* [To-do item]: Convert every line of text in the records below into a single numbered list, omitting blank lines and leaving out the pictures.

* [Input data]:

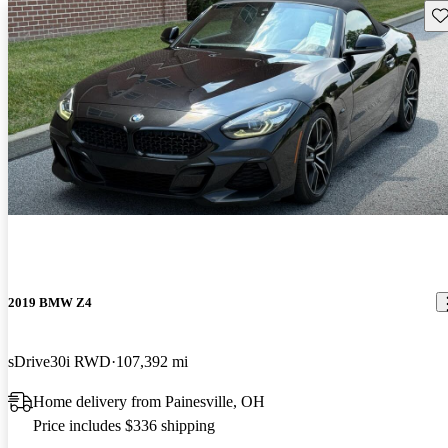
Sav
2019 BMW Z4
sDrive30i RWD
107,392 mi
Home delivery from Painesville, OH
Price includes $336 shipping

* [Written answer]:
1. Sav
2. 2019 BMW Z4
3. sDrive30i RWD
4. 107,392 mi
5. Home delivery from Painesville, OH
6. Price includes $336 shipping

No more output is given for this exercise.